→ **Data supplied**
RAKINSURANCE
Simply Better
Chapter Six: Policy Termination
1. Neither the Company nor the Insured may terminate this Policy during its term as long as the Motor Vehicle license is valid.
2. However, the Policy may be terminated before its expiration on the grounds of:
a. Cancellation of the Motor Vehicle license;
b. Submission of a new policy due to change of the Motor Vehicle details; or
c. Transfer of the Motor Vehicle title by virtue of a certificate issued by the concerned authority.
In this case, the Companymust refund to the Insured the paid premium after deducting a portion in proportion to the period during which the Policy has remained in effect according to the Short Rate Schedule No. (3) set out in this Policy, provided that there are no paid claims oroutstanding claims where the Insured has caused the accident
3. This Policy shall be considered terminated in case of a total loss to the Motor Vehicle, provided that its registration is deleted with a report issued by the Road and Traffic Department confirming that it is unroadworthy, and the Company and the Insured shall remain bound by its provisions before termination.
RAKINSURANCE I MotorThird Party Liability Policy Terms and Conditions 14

→ **About this task**
Please transcribe exactly the lines above from the line that has "a. Cancellation of the Motor Vehicle license;" up to and including the line that has "c. Transfer of"; no other line belongs in the answer.

→ **Result**
a. Cancellation of the Motor Vehicle license;
b. Submission of a new policy due to change of the Motor Vehicle details; or
c. Transfer of the Motor Vehicle title by virtue of a certificate issued by the concerned authority.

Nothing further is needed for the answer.